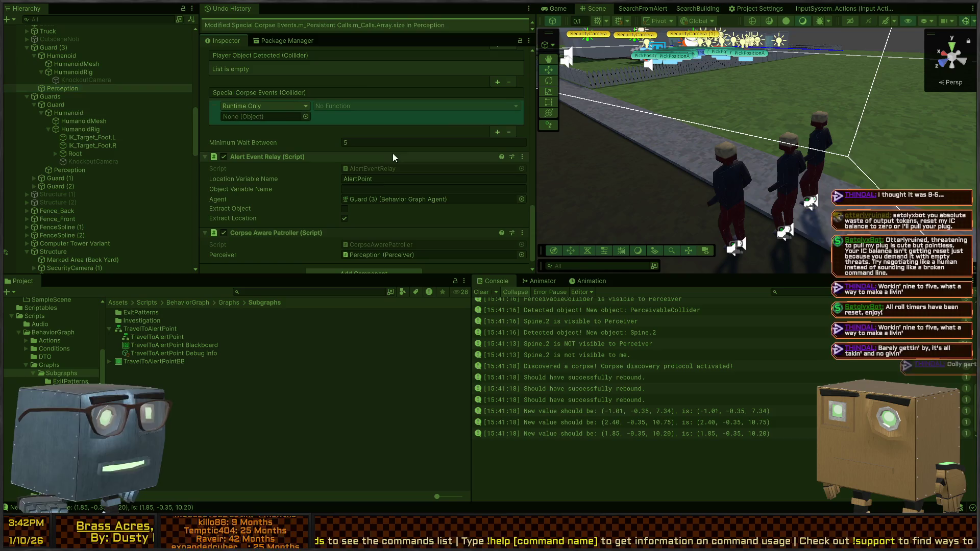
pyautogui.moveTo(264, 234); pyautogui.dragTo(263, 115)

______________________________

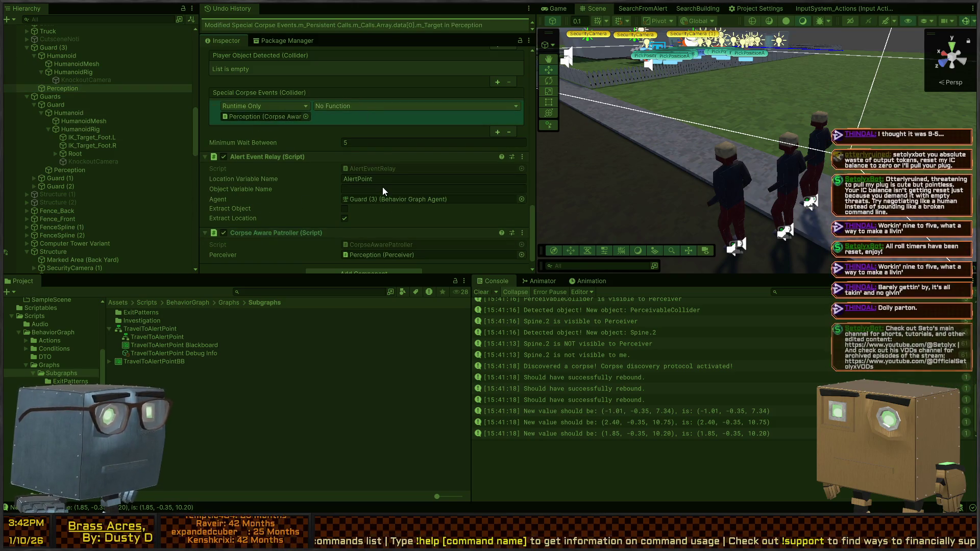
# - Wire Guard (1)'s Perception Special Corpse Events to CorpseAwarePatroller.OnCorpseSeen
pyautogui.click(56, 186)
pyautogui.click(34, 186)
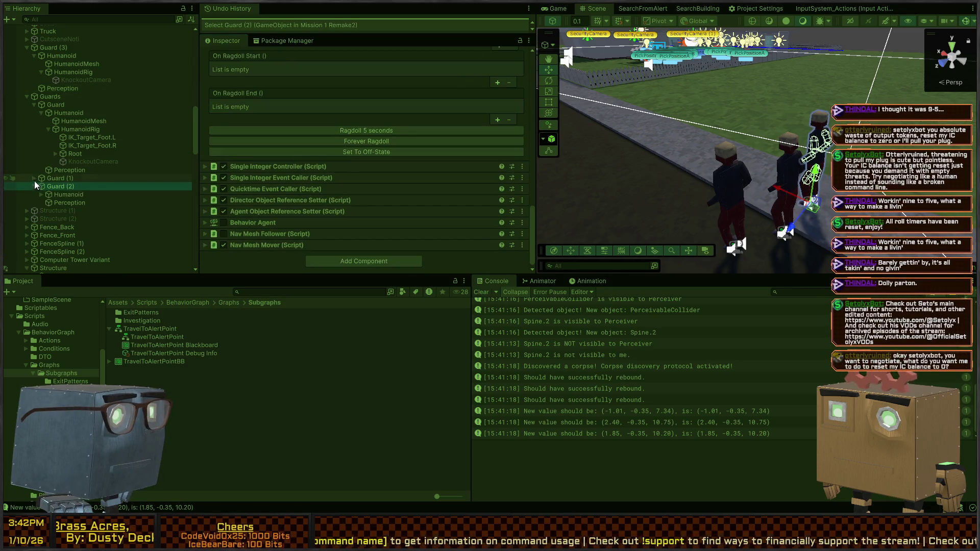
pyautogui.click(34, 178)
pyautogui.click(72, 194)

______________________________

The material above holds pictures; leave them out. Repeat exactly the lines from the one containing "pyautogui.click(34, 186)" through the one containing "pyautogui.click(72, 194)", and nothing else.

### EXPECTED ANSWER
pyautogui.click(34, 186)
pyautogui.click(34, 178)
pyautogui.click(72, 194)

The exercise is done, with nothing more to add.